| WORK ITEM A |
Read the text about Munck's law firm and decide whether each statement agrees with it. Answer yes or no for each, and quote the words from the text that settle it.
(i) Munck and his partners formed the firm in the summer of 1998.
(ii) A public relations exec urged Munck to file the lawsuit.
(iii) Munck made money on the cases involving bullied kids.

** Opening TEXT FOR ANALYSIS block **

He initially went to work with some former Winstead colleagues, but they wanted to focus on a patent preparation boutique. Munck wanted to build a different kind of firm. In the summer of 1998, he and three other partners and a couple of associates formed the law firm that would eventually become Munck Wilson Mandala.

His goal from the start was to build a different kind of firm. Most have a practice area at the hub of the wheel, Munck says. “Whether it’s IP boutiques, corporate practices, or litigation practices, they all start out around a small circle and expand from there,” he says. “I wanted to build a firm around a client base—high-tech clients. I wanted everything from Joey Bag O’Donuts who’s working late at night in his garage trying to invent something, all the way up to Fortune 50 tech companies at the hub and build around that.”

“Our tagline for 25 years has been ‘trials, transactions, technology,’” Munck continues. “We built a trial practice, a transactional practice, and a labor and employment practice—all based on a type of client. Most of our relationships started because the client had a tech issue, even something as simple as a software agreement. Then things would expand from there often into us handling a whole bunch—if not all—of their legal work.”

Despite the clear-sighted business plan, the early years were not easy, and there were plenty of times when the fledgling firm could have failed. But advice from his father echoed in Munck’s head: “Just do the job right, and everything will take care of itself.” As he was building his firm, Munck also became actively involved in coaching the sports teams of his sons, Billy and Garrett. Both are diabetic, and he wanted to be on the sidelines in case anything happened. He also wanted to show gratitude for the coaches who influenced him along the way.

During his 10-year run of leading various teams, there came a point when some travel-team coaches tried to pressure him out of coaching; when the pressure extended to his son, Munck fought back. “Everyone thought I was crazy because I filed this insane lawsuit, and I won, but they asked for it,” he says. “You know, if you invite an ass-kicking, it’s impolite to not give it to you.”

An outside public relations exec he was working with at the time tried to talk him out of filing the lawsuit, saying it could destroy his firm. Munck told him, “I don’t believe you’re right. I think people will applaud the fact that I’m calling them out into the street and saying, ‘Let’s go.’”

Following the suit, Best Lawyers in America added to Munck’s patent, trademark, copyright, and venture capital honors by naming him DFW’s Sports Lawyer of the Year. Before long, people began reaching out with matters involving injustices. “Anytime I found a kid getting bullied, particularly a kid who didn’t have resources, I’d come in,” he says. “I went after some of the private schools in town, and I took national cases, too. I made no money on them, but it was the right thing to do. I like to fight, and I like to win. I like reasons for fighting—you know, causes.”

** Closing TEXT FOR ANALYSIS block **
** Opening EXCERPTED DATA block **

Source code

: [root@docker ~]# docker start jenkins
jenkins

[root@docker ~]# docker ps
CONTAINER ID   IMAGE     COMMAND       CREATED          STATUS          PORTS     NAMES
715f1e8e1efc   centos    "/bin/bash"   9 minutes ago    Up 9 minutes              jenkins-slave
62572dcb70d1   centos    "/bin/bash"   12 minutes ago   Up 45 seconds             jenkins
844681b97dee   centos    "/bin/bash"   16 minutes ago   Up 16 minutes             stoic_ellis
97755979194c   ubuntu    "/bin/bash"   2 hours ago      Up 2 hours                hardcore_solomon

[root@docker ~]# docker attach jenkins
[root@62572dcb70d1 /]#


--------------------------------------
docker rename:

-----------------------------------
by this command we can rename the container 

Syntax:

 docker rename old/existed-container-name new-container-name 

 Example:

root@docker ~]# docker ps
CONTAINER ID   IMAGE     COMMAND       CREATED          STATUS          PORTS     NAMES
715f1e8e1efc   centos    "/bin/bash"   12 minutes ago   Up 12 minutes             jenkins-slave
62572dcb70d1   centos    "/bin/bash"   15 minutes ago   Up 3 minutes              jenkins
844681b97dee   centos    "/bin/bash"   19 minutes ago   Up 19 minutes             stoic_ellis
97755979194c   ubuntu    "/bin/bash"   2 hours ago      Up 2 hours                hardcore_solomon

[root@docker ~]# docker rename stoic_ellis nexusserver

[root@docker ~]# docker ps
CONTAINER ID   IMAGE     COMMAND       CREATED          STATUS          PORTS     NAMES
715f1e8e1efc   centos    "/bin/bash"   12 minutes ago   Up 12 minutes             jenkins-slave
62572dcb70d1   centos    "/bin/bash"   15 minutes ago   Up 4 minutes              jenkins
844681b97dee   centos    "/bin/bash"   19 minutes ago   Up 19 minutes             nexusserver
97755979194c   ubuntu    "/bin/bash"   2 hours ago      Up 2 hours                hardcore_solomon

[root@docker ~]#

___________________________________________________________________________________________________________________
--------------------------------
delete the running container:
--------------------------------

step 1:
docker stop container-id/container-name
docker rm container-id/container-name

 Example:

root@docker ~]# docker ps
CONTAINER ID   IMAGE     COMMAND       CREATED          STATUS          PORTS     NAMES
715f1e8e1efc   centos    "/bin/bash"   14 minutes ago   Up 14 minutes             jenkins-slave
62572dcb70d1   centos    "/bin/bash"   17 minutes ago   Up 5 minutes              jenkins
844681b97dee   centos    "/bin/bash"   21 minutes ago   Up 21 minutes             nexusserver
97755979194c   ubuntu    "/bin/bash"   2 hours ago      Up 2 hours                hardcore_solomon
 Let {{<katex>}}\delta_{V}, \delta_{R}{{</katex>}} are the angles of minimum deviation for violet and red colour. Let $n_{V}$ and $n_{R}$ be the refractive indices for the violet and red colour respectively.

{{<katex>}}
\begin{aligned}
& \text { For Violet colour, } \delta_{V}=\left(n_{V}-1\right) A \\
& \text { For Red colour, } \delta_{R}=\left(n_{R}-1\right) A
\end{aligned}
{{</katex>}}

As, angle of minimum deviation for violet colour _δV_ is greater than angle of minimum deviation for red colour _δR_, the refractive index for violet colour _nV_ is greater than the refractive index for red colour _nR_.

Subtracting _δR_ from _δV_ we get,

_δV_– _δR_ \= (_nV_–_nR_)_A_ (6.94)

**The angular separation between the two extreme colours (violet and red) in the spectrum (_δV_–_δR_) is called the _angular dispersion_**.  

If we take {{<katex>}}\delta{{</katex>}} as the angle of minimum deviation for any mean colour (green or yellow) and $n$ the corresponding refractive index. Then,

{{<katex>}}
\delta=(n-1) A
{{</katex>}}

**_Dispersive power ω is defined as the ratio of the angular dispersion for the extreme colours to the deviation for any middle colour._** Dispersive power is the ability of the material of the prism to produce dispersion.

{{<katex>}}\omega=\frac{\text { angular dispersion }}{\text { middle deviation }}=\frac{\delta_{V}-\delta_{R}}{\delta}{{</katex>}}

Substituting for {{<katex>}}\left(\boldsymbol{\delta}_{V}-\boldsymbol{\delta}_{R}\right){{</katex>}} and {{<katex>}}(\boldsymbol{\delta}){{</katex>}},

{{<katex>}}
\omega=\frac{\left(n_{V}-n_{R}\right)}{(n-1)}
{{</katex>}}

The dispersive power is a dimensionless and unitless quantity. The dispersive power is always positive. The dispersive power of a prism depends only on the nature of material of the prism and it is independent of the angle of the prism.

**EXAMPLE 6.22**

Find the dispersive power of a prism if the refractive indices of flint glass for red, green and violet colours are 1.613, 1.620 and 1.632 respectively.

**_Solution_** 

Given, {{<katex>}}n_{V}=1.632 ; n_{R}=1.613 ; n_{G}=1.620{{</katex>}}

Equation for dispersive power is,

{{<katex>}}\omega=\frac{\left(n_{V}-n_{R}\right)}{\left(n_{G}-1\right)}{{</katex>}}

** Closing EXCERPTED DATA block **

| WORK ITEM B |
Please list each line of the rows above that contains the string "omega".

| PROBLEM SOLUTION A |
(i) Yes: "In the summer of 1998, he and three other partners and a couple of associates formed the law firm"
(ii) No: "tried to talk him out of filing the lawsuit"
(iii) No: "I made no money on them"

| PROBLEM SOLUTION B |
{{<katex>}}\omega=\frac{\text { angular dispersion }}{\text { middle deviation }}=\frac{\delta_{V}-\delta_{R}}{\delta}{{</katex>}}
\omega=\frac{\left(n_{V}-n_{R}\right)}{(n-1)}
{{<katex>}}\omega=\frac{\left(n_{V}-n_{R}\right)}{\left(n_{G}-1\right)}{{</katex>}}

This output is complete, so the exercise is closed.